▶ **What you should do**: Reproduce the material word for word from its beginning through the line containing "5 (3rd) | Team", including that line.

Records from a collection:

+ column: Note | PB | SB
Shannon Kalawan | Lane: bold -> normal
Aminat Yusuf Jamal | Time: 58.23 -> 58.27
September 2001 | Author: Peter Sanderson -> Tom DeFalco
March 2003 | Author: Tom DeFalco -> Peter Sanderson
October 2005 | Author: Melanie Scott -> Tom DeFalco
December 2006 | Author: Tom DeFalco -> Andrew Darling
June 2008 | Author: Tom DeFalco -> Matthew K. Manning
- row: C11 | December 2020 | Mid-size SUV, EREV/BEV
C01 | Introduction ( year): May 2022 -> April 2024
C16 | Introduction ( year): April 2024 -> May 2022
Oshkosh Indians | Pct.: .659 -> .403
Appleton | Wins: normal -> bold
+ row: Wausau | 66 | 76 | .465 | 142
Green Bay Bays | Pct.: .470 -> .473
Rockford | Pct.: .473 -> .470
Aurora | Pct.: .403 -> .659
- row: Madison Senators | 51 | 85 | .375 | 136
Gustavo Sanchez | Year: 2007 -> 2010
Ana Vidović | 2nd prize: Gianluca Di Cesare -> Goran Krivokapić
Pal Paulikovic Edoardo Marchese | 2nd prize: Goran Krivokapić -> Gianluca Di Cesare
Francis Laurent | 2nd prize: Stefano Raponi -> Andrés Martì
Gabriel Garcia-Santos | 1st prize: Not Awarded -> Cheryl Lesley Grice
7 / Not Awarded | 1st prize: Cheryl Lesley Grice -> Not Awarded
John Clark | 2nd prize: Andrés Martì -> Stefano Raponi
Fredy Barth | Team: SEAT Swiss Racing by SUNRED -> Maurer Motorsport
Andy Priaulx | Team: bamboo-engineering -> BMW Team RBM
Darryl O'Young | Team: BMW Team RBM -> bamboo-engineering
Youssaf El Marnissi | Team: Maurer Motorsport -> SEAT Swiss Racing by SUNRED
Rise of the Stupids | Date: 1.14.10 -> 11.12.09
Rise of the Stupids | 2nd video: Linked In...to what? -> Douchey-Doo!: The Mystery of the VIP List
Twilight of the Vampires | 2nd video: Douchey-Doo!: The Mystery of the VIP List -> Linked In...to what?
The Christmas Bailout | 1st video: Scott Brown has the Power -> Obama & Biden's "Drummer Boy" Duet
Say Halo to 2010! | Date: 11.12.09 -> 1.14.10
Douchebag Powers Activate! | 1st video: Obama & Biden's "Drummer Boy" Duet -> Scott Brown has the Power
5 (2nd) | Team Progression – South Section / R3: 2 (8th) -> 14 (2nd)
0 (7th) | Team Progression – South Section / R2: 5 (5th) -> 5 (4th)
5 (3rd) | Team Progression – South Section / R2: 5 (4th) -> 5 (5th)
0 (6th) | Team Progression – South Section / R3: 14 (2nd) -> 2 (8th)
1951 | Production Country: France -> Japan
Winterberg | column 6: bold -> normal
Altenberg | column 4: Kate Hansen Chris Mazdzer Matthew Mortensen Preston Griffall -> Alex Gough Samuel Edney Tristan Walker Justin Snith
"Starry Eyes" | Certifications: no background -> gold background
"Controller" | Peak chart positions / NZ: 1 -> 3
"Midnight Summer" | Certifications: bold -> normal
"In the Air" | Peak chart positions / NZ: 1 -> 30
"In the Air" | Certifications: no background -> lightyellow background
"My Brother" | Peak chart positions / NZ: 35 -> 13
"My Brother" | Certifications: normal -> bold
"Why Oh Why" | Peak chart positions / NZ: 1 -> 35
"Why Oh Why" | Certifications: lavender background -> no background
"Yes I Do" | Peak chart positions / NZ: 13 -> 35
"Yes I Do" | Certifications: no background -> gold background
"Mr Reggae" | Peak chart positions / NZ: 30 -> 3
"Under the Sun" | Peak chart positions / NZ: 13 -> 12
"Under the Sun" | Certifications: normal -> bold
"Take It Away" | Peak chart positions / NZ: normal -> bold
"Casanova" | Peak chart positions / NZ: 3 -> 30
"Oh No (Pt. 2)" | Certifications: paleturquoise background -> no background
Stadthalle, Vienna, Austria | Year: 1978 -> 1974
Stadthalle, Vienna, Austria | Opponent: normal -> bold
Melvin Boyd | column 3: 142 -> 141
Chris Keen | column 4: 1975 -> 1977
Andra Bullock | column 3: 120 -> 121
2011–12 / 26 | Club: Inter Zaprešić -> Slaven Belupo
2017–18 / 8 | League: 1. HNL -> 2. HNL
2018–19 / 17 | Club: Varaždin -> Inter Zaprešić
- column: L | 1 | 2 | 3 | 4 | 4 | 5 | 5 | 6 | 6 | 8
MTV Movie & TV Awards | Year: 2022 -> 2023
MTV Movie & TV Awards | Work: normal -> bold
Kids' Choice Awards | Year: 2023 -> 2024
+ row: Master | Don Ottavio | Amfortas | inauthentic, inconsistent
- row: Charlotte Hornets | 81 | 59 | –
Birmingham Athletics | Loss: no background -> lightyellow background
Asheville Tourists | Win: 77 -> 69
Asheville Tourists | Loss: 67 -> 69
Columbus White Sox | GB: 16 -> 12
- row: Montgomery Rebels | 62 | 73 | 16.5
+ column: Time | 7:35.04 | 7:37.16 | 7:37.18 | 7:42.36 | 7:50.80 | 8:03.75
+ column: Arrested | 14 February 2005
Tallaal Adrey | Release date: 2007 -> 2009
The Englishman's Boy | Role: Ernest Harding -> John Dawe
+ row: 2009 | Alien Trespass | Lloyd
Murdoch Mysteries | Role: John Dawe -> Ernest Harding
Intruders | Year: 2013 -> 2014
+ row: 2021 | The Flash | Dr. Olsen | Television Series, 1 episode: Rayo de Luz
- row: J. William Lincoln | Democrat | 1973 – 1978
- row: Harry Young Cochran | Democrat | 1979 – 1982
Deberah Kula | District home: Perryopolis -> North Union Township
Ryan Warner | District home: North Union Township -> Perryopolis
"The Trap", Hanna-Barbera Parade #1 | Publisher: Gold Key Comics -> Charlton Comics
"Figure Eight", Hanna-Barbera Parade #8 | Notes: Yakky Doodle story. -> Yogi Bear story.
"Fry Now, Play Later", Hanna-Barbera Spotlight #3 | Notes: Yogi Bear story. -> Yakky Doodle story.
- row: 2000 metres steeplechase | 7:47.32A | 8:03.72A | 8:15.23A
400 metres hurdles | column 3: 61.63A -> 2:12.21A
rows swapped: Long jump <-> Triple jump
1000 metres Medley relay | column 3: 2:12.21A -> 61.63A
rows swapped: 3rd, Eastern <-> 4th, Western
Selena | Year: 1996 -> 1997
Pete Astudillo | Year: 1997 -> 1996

▶ **Finished task**:
+ column: Note | PB | SB
Shannon Kalawan | Lane: bold -> normal
Aminat Yusuf Jamal | Time: 58.23 -> 58.27
September 2001 | Author: Peter Sanderson -> Tom DeFalco
March 2003 | Author: Tom DeFalco -> Peter Sanderson
October 2005 | Author: Melanie Scott -> Tom DeFalco
December 2006 | Author: Tom DeFalco -> Andrew Darling
June 2008 | Author: Tom DeFalco -> Matthew K. Manning
- row: C11 | December 2020 | Mid-size SUV, EREV/BEV
C01 | Introduction ( year): May 2022 -> April 2024
C16 | Introduction ( year): April 2024 -> May 2022
Oshkosh Indians | Pct.: .659 -> .403
Appleton | Wins: normal -> bold
+ row: Wausau | 66 | 76 | .465 | 142
Green Bay Bays | Pct.: .470 -> .473
Rockford | Pct.: .473 -> .470
Aurora | Pct.: .403 -> .659
- row: Madison Senators | 51 | 85 | .375 | 136
Gustavo Sanchez | Year: 2007 -> 2010
Ana Vidović | 2nd prize: Gianluca Di Cesare -> Goran Krivokapić
Pal Paulikovic Edoardo Marchese | 2nd prize: Goran Krivokapić -> Gianluca Di Cesare
Francis Laurent | 2nd prize: Stefano Raponi -> Andrés Martì
Gabriel Garcia-Santos | 1st prize: Not Awarded -> Cheryl Lesley Grice
7 / Not Awarded | 1st prize: Cheryl Lesley Grice -> Not Awarded
John Clark | 2nd prize: Andrés Martì -> Stefano Raponi
Fredy Barth | Team: SEAT Swiss Racing by SUNRED -> Maurer Motorsport
Andy Priaulx | Team: bamboo-engineering -> BMW Team RBM
Darryl O'Young | Team: BMW Team RBM -> bamboo-engineering
Youssaf El Marnissi | Team: Maurer Motorsport -> SEAT Swiss Racing by SUNRED
Rise of the Stupids | Date: 1.14.10 -> 11.12.09
Rise of the Stupids | 2nd video: Linked In...to what? -> Douchey-Doo!: The Mystery of the VIP List
Twilight of the Vampires | 2nd video: Douchey-Doo!: The Mystery of the VIP List -> Linked In...to what?
The Christmas Bailout | 1st video: Scott Brown has the Power -> Obama & Biden's "Drummer Boy" Duet
Say Halo to 2010! | Date: 11.12.09 -> 1.14.10
Douchebag Powers Activate! | 1st video: Obama & Biden's "Drummer Boy" Duet -> Scott Brown has the Power
5 (2nd) | Team Progression – South Section / R3: 2 (8th) -> 14 (2nd)
0 (7th) | Team Progression – South Section / R2: 5 (5th) -> 5 (4th)
5 (3rd) | Team Progression – South Section / R2: 5 (4th) -> 5 (5th)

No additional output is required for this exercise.